Terahertz Sensor via Ultralow-Loss Dispersion-Flattened Polymer Optical Fiber: Design and Analysis

Abstract

A novel cyclic olefin copolymer (COC)-based polymer optical fiber (POF) with a rectangular porous core is designed for terahertz (THz) sensing by the finite element method. The numerical simulations showed an ultrahigh relative sensitivity of 89.73% of the x-polarization mode at a frequency of 1.2 THz and under optimum design conditions. In addition to this, they showed an ultralow confinement loss of 2.18 × 10⁻¹² cm⁻¹, a high birefringence of 1.91 × 10⁻³, a numerical aperture of 0.33, and an effective mode area of 1.65 × 10⁵ μm² was obtained for optimum design conditions. Moreover, the range dispersion variation was within 0.7 ± 0.41 ps/THz/cm, with the frequency range of 1.0–1.4 THz. Compared with the traditional sensor, the late-model sensor will have application value in THz sensing and communication.

1. Introduction

The characteristics of the wide-spectrum, strong-penetration, high-security terahertz (THz) wave have all-important applications in THz tomography [1,2], detection technology [3,4], biomedical sensing [5,6,7,8,9], THz communication [10,11], polarization maintenance [12,13,14], nondestructive testing [15], and other fields. The THz functional device is based on the waveguide structure and is the premise to realize various application functions. It plays a crucial role in the development of a compact and powerful all-fiber THz system.

Prompt 1
Translate this sentence from the terahertz sensor article into Spanish: "The THz functional device is based on the waveguide structure and is the premise to realize various application functions."
Prompt 2
Return word for word the part of the terahertz sensor article that begins at the words "The characteristics of" and stops after "all-fiber THz system.".
You won't need the entries that come after this.

[Stored items]
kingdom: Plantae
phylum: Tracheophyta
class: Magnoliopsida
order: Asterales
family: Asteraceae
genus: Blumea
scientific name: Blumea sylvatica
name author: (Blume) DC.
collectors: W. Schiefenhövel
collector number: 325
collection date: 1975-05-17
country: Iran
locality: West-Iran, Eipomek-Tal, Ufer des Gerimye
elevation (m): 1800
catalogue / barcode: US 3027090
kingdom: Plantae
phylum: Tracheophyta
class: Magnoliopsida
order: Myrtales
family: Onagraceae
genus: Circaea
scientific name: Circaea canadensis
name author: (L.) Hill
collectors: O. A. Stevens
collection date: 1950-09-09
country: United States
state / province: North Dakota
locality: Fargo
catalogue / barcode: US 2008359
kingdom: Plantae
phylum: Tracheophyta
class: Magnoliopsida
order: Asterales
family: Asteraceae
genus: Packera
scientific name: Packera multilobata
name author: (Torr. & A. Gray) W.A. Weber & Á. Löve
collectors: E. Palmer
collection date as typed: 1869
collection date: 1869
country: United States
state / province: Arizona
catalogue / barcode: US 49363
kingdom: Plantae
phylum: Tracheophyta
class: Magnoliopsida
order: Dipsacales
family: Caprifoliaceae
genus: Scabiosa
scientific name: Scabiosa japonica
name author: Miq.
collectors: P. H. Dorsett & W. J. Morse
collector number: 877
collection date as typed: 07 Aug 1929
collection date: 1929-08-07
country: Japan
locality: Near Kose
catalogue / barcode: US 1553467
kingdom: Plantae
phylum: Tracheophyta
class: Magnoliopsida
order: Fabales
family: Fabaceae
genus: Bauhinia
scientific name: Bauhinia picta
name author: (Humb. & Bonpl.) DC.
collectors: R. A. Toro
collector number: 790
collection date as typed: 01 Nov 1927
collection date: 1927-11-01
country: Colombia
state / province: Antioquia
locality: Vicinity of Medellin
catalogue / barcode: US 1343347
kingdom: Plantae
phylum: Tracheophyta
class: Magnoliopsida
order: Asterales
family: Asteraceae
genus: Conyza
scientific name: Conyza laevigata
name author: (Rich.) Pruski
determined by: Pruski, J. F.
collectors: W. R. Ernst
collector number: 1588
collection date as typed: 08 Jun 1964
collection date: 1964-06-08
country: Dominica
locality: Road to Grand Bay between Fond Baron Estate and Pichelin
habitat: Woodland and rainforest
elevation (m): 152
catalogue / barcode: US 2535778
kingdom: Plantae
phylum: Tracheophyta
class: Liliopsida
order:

Solution 1
El dispositivo funcional de THz se basa en la estructura de guía de ondas y es la premisa para realizar diversas funciones de aplicación.

Solution 2
The characteristics of the wide-spectrum, strong-penetration, high-security terahertz (THz) wave have all-important applications in THz tomography [1,2], detection technology [3,4], biomedical sensing [5,6,7,8,9], THz communication [10,11], polarization maintenance [12,13,14], nondestructive testing [15], and other fields. The THz functional device is based on the waveguide structure and is the premise to realize various application functions. It plays a crucial role in the development of a compact and powerful all-fiber THz system.